I'm sure most primary school teachers are adept not only at deciphering scrawled handwriting but also at understanding what is meant. But the above was written by a 16-year-old. During the summer, the writer will be deciding whether to remain at school, go to college, or get a job.

Whichever option they choose, they are severely handicapped: after 11 years of education, they are almost illiterate.

What is my role? Every year I mark GCSE Science papers: this year, I have 300 lower grade papers. The most the candidates could achieve on this paper is a grade D. I begin to wonder whether Science should be taught to the weakest pupils solely as a vehicle for literacy. Should I care if they can't spell potassium or absorb? It took a while to work out that "ezobes" meant absorbs. Surely what matters are the basic building blocks of language: simple words like come, make, when, higher, doesn't, there and their.

You may feel that I am quoting unfairly from one candidate's work but more than a quarter of the papers show a similar lack of basic English skills. "Backed", as in the sentence above, was a frequent misspelling but I also read "beaked" instead of baked on several occasions: "goot" is written for got; "puting" and "tak" for putting and take; rarely becomes "rairlly" and definite "deafnet".

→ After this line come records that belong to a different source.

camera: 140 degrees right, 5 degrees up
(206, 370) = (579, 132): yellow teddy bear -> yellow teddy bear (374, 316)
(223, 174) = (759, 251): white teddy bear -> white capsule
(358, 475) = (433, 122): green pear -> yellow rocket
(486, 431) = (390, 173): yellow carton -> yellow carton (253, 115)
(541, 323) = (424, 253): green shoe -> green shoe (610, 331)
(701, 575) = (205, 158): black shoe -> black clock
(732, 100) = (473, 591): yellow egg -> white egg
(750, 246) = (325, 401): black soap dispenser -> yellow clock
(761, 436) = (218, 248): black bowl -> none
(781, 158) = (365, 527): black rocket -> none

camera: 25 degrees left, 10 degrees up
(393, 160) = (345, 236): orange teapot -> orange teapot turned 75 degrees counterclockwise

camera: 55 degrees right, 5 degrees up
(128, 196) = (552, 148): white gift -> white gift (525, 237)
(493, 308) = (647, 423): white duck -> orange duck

We know that babies can distinguish voices and music before birth, yet most ante-natal classes fail to stress the importance of talking to the baby as part of the bonding process. Children learn speech by communicating, not by passively absorbing adult conversations. Parents need to know how vital their role is in encouraging clear speech so that we can avoid, for example, "open" being written for happen.

I would be surprised if many of today's unfortunate candidates were given a decent grounding in phonics in their infant years. Should a revision course in phonics and the oddities of English spelling be given to all pupils in year nine (before the two-year GCSE courses begin)? A modified version of Alpha to Omega which is used to help dyslexic pupils might be suitable. If all English courses and exams included compulsory reading aloud, spelling would improve.

I suggest also that the literacy skills of weaker pupils decline during secondary school. Most English departments do their best with the time and resources allotted them, but a whole-school strategy is needed: every subject teacher, be they biologist or historian, must play their part. All written work must be carefully corrected by the subject teacher. But in addition, extra remedial sessions should be timetabled so that these corrections in essays and notes can be explained, and the grammatical points and spellings can be sorted out. Very often, remedial classes provide a self-contained programme of work which does not tie in with the rest of the curriculum.

Many teachers fear that repetition of basic work will bore their students. But if a 12-year-old has not yet learnt the correct contexts for "to", "two" and "too", then more exercises need to be done, and repeated, until that pupil is using them confidently. Luckily, today computer technology allows these sort of rote exercises to be entertaining - a far cry from the grammar exercises of 40 years ago.

Over recent months, many schemes, such as the Reading Summer Schools, have been initiated. However, such developments must be part of a coherent policy. In the 1960s, teachers often bemoaned Enid Blyton. Her bland prose style would encourage declining standards, we were told. Personally, I loathe the Famous Five, but I dearly wish today's failures could write as she did: simple, accurate English - enough to write a decent job applicationn

*The candidate is telling us: Put the dough in the oven until it is baked.